Task directions
Your task is to restate the data word for word.

Dataset extract
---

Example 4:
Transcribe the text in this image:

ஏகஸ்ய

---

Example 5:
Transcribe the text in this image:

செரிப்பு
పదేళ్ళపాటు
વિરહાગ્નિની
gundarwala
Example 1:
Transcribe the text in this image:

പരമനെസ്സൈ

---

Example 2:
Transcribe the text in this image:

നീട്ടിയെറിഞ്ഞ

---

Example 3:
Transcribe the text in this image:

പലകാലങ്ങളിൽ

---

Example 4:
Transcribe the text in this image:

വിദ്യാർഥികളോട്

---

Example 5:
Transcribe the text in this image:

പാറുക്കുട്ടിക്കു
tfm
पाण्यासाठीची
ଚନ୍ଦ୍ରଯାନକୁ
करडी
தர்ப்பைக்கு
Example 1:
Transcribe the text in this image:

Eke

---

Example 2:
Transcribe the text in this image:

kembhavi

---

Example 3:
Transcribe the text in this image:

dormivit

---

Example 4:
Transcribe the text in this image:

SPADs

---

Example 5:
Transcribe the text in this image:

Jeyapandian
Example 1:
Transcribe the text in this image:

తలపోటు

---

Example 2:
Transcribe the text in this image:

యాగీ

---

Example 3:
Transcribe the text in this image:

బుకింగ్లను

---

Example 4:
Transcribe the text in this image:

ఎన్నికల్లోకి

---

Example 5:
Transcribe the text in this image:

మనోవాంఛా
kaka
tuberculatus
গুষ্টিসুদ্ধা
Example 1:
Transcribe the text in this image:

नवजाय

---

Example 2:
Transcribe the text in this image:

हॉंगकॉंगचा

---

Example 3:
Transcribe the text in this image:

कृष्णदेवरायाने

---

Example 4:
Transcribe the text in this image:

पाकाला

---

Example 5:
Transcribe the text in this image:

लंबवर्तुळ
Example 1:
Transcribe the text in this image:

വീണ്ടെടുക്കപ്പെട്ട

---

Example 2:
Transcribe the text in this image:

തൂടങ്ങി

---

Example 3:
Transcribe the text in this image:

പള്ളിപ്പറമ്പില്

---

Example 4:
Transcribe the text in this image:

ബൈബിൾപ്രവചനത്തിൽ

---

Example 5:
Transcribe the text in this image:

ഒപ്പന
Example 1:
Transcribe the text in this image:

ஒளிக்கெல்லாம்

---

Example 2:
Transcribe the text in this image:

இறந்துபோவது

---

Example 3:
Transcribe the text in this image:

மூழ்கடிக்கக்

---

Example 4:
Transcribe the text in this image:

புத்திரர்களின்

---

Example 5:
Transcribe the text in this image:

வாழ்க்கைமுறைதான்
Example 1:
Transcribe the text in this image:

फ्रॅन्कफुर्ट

Output of the exercise
---

Example 4:
Transcribe the text in this image:

ஏகஸ்ய

---

Example 5:
Transcribe the text in this image:

செரிப்பு
పదేళ్ళపాటు
વિરહાગ્નિની
gundarwala
Example 1:
Transcribe the text in this image:

പരമനെസ്സൈ

---

Example 2:
Transcribe the text in this image:

നീട്ടിയെറിഞ്ഞ

---

Example 3:
Transcribe the text in this image:

പലകാലങ്ങളിൽ

---

Example 4:
Transcribe the text in this image:

വിദ്യാർഥികളോട്

---

Example 5:
Transcribe the text in this image:

പാറുക്കുട്ടിക്കു
tfm
पाण्यासाठीची
ଚନ୍ଦ୍ରଯାନକୁ
करडी
தர்ப்பைக்கு
Example 1:
Transcribe the text in this image:

Eke

---

Example 2:
Transcribe the text in this image:

kembhavi

---

Example 3:
Transcribe the text in this image:

dormivit

---

Example 4:
Transcribe the text in this image:

SPADs

---

Example 5:
Transcribe the text in this image:

Jeyapandian
Example 1:
Transcribe the text in this image:

తలపోటు

---

Example 2:
Transcribe the text in this image:

యాగీ

---

Example 3:
Transcribe the text in this image:

బుకింగ్లను

---

Example 4:
Transcribe the text in this image:

ఎన్నికల్లోకి

---

Example 5:
Transcribe the text in this image:

మనోవాంఛా
kaka
tuberculatus
গুষ্টিসুদ্ধা
Example 1:
Transcribe the text in this image:

नवजाय

---

Example 2:
Transcribe the text in this image:

हॉंगकॉंगचा

---

Example 3:
Transcribe the text in this image:

कृष्णदेवरायाने

---

Example 4:
Transcribe the text in this image:

पाकाला

---

Example 5:
Transcribe the text in this image:

लंबवर्तुळ
Example 1:
Transcribe the text in this image:

വീണ്ടെടുക്കപ്പെട്ട

---

Example 2:
Transcribe the text in this image:

തൂടങ്ങി

---

Example 3:
Transcribe the text in this image:

പള്ളിപ്പറമ്പില്

---

Example 4:
Transcribe the text in this image:

ബൈബിൾപ്രവചനത്തിൽ

---

Example 5:
Transcribe the text in this image:

ഒപ്പന
Example 1:
Transcribe the text in this image:

ஒளிக்கெல்லாம்

---

Example 2:
Transcribe the text in this image:

இறந்துபோவது

---

Example 3:
Transcribe the text in this image:

மூழ்கடிக்கக்

---

Example 4:
Transcribe the text in this image:

புத்திரர்களின்

---

Example 5:
Transcribe the text in this image:

வாழ்க்கைமுறைதான்
Example 1:
Transcribe the text in this image:

फ्रॅन्कफुर्ट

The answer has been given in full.